──────── DATA TO USE
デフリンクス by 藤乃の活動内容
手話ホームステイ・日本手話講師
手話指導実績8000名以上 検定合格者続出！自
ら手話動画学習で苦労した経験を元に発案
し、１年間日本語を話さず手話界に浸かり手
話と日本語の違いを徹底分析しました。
────────────────
──────── DATA TO USE
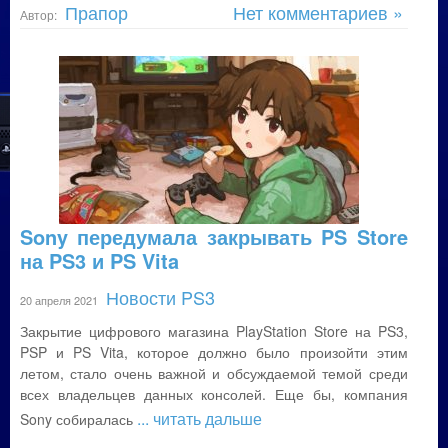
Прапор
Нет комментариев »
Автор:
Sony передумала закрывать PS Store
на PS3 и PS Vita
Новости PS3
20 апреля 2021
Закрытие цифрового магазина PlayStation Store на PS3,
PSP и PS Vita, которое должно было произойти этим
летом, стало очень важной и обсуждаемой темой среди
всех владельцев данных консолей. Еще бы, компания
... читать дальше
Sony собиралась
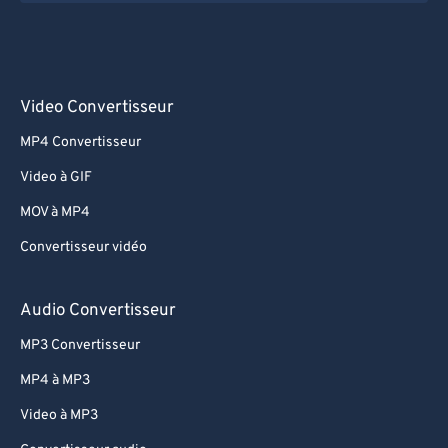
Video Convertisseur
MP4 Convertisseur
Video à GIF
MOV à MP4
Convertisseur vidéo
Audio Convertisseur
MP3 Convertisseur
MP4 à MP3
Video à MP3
────────────────
──────── DATA TO USE
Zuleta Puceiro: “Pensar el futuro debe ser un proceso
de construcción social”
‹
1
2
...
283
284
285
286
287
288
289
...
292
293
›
────────────────
### WHAT YOU WILL DO
Out of the records above, set down only the lines from the one that contains "Sony собиралась" through the one that contains "Video à MP3", unchanged and without the pictures.

### RESULT
Sony собиралась
Video Convertisseur
MP4 Convertisseur
Video à GIF
MOV à MP4
Convertisseur vidéo
Audio Convertisseur
MP3 Convertisseur
MP4 à MP3
Video à MP3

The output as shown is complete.